4 days into my new job and my butt is kicked.
I haven’t worked a full-time job in about 4 years. Now that I’m at this extremely easy-going, non strenuous job 8 hours a day and I’m utterly wiped out.
How weird is that?
Well, in my defense, I am knocking on 40 and have piles of kids to come home to. But it is weird how exhausting it is, especially because I could do my job in my sleep (today, I’m not sure I didn’t). Maybe that’s the problem.
Actually, I think what it is, is how rushed and hurried I’ve had to be in the few hours between work and bed. Going suddenly from stay-at-home-mom to full-time outside-the-home worker, cuts an awful lot into the your day’s time. Now my days are filled with being at the office. And my evenings are filled with dashing around trying to do the things I need to do but can’t because I’m at the office. This busyness is a strange phenomenon that I never could quite understand the concept of before. It’s making a whole lotta sense now.

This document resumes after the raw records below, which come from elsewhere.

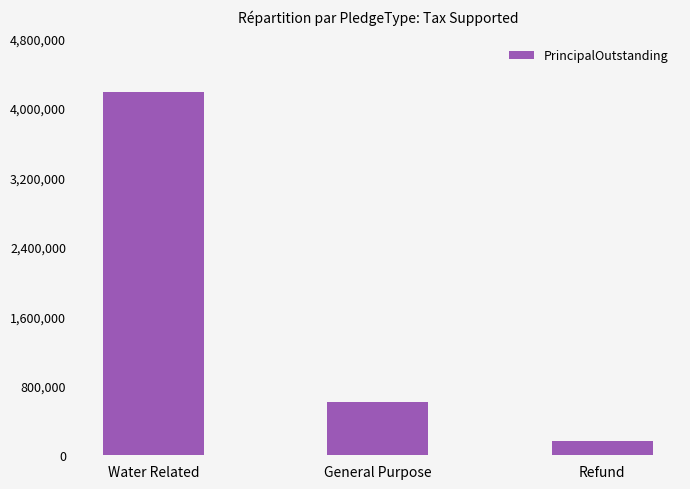

What is the average value?

1651667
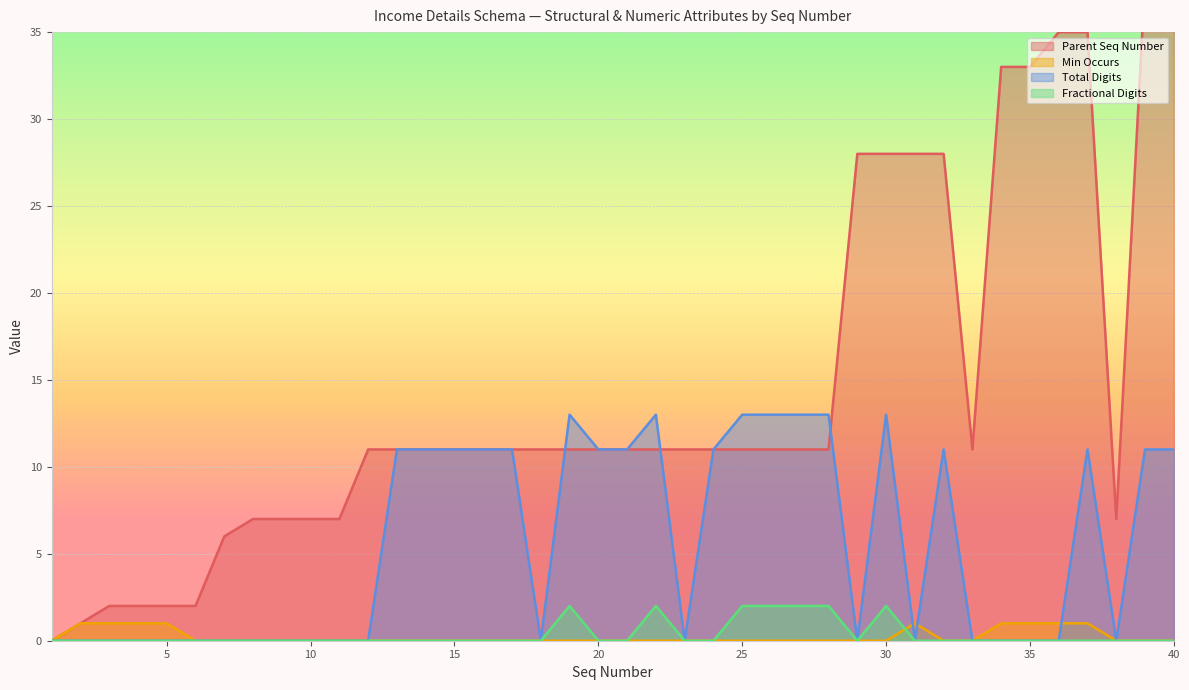

Between which two adjacent categories do Total Digits and Min Occurs first intersect?

30 and 31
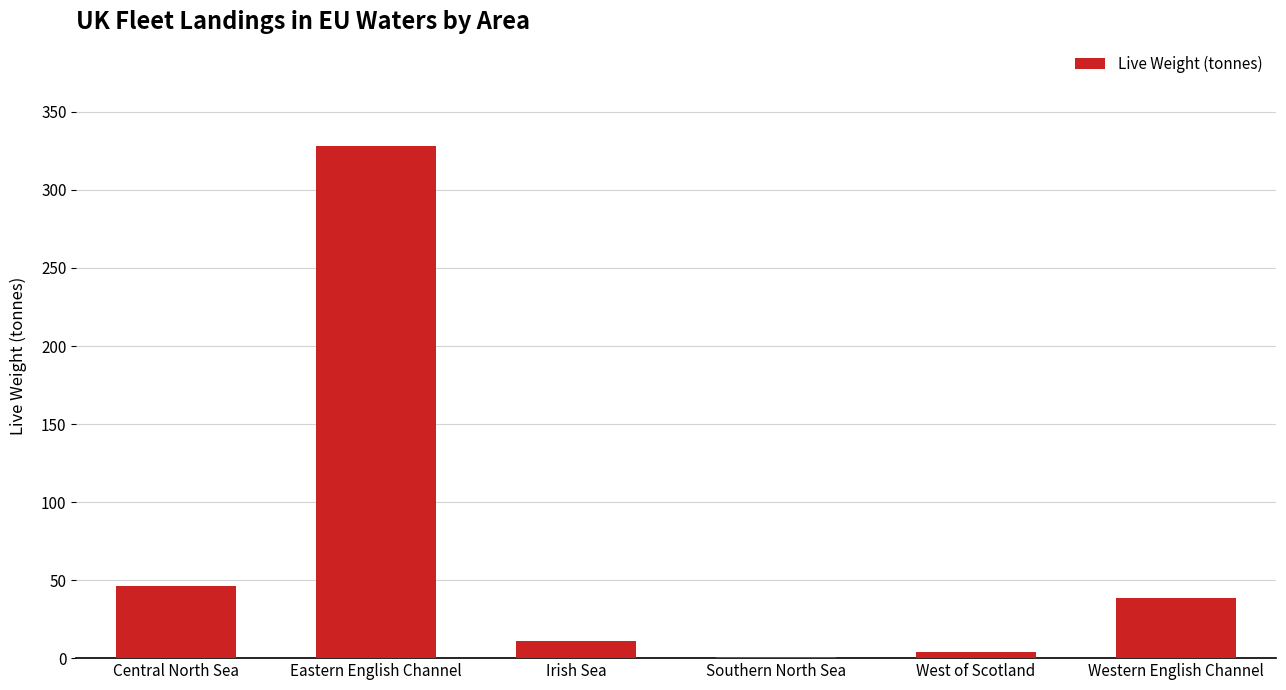

What is the difference between the values at Eastern English Channel and West of Scotland?

324.3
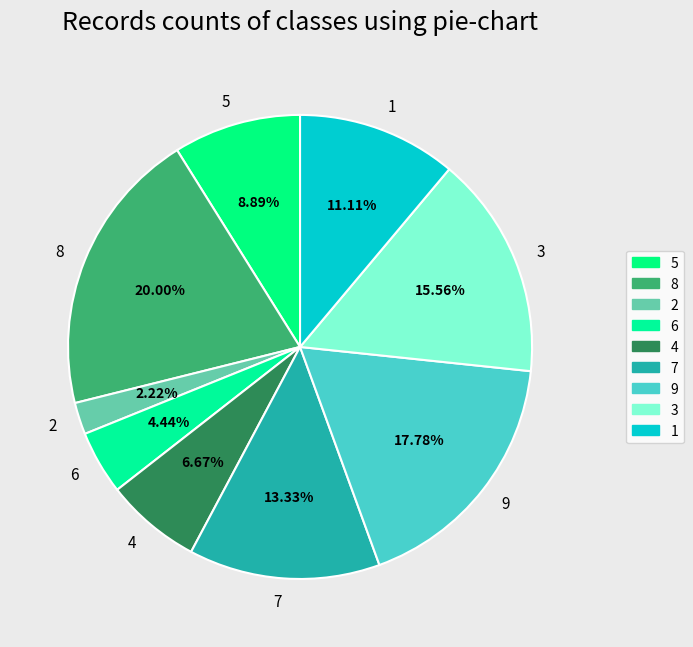

Do 7 and 2 together represent more than half of the pie?

No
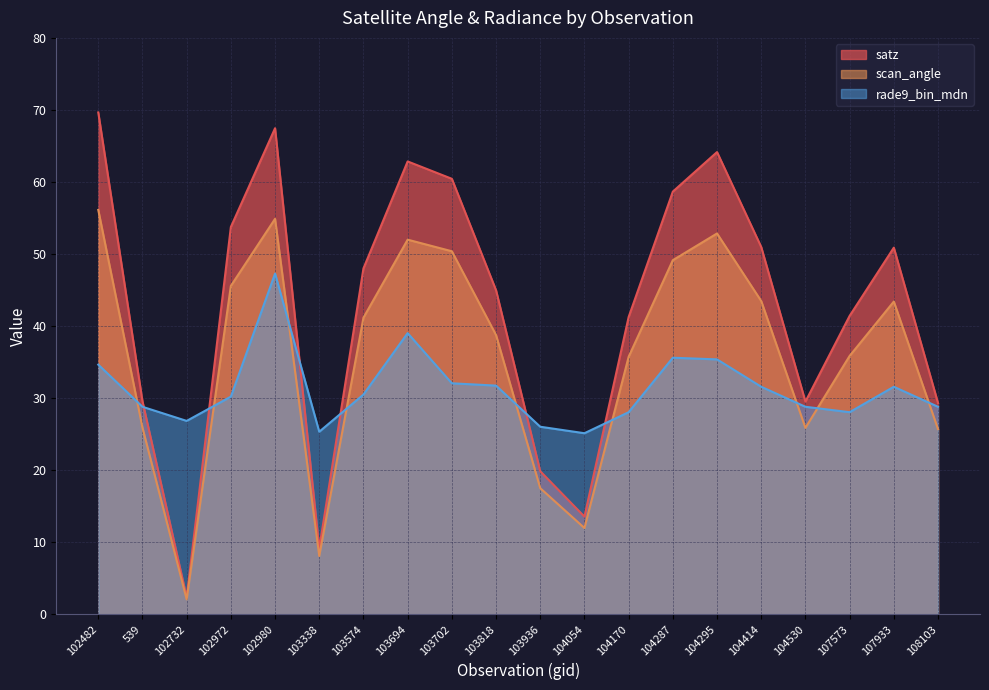

What position from the left is 104170?

13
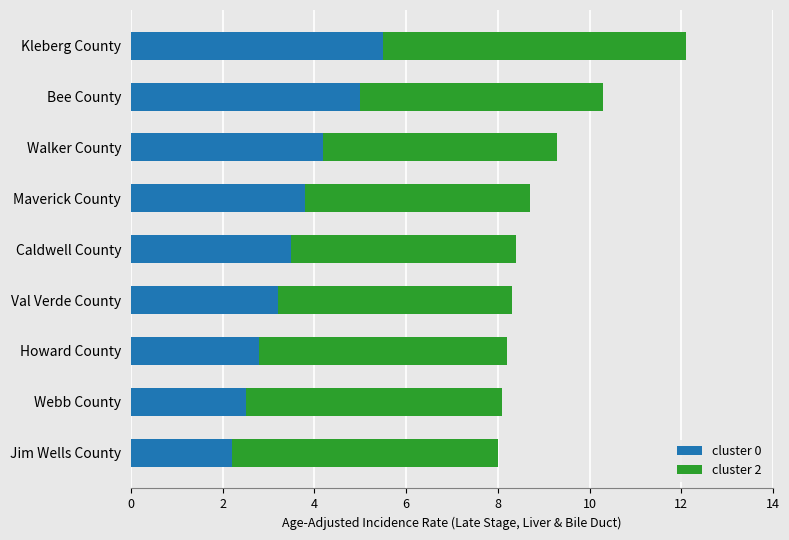

At which category is the sum across all series the highest?

Kleberg County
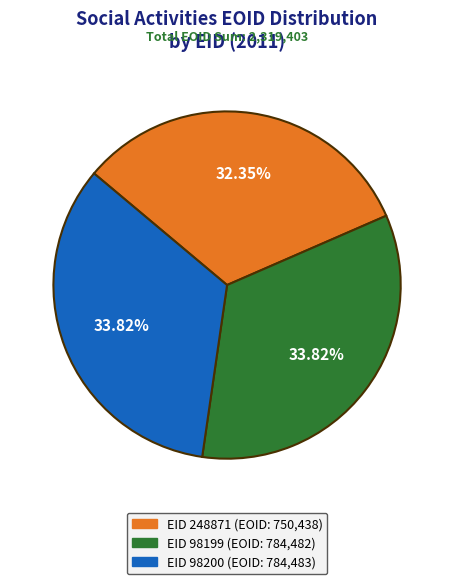

Approximately how many times larger is the value at EID 98200 (EOID: 784,483) compared to EID 248871 (EOID: 750,438)?

1.0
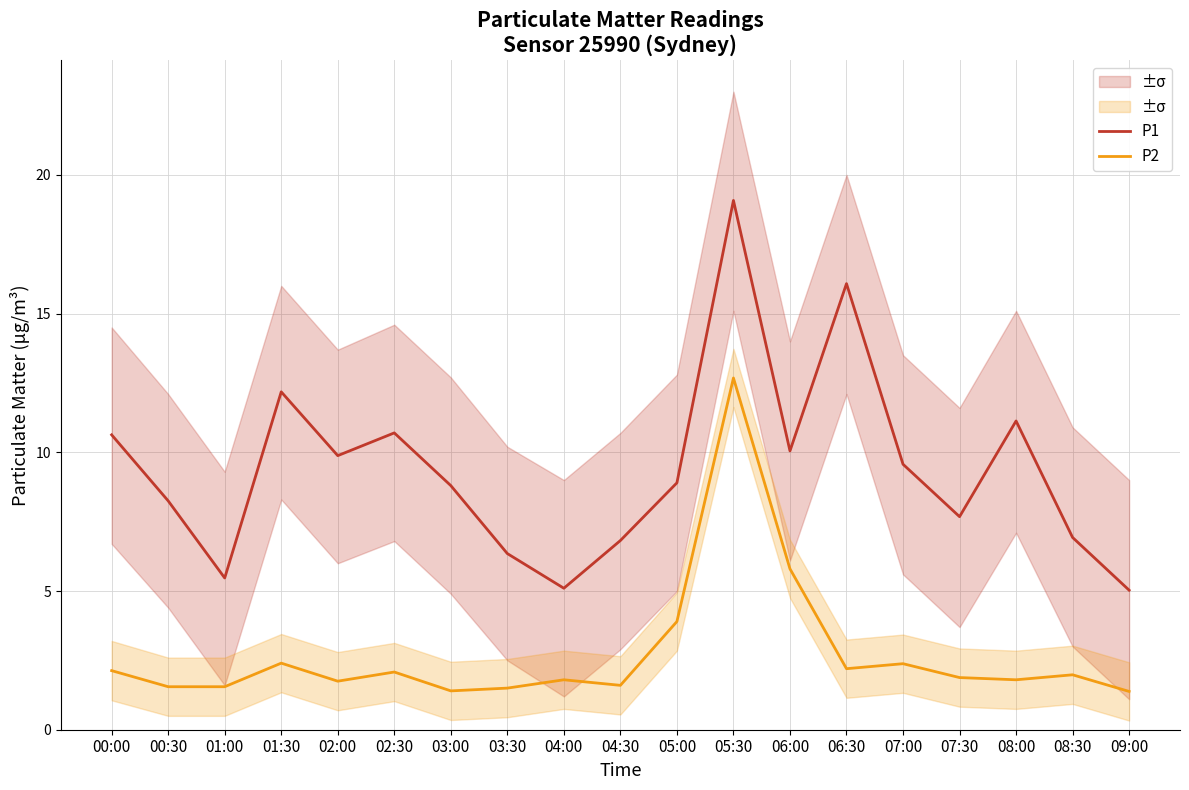

What is the value of the P2 point at the 16th from the left?

1.9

I mean you hear about busyness all the time; about how everyone is so busy and should slow down. I don’t remember this kind of busyness from when I worked full-time before. Maybe it was there, but I don’t remember it. Maybe I’m just getting old.
Well, whatever the deal, I’m not going to get caught up in it. I won’t let it happen. What I need to do is figure out how to use my little bit of time. Or maybe I can figure out how to do things at home from work by remote.
I wish I could figure out how to get things done in my online bible study. I’m way behind…well, not way behind but I haven’t been able to get anything but the reading done.
At least I figured out how to spend some time with God. I leave home at 8 am and I get to the office at a little after 8:30. Then I sit in my van and read my bible off my phone and listen to a worship song. It’s a nice way to start my day.
So, when am I going to post about my bible study? I don’t know. I will do my best, but I’m going to have to be behind until I can at least start getting better sleep so I’m not so tired in the evening and can do it with at least a semi-clear head.
I’d appreciate prayers for rest and the discernment keep my priorities where they should be.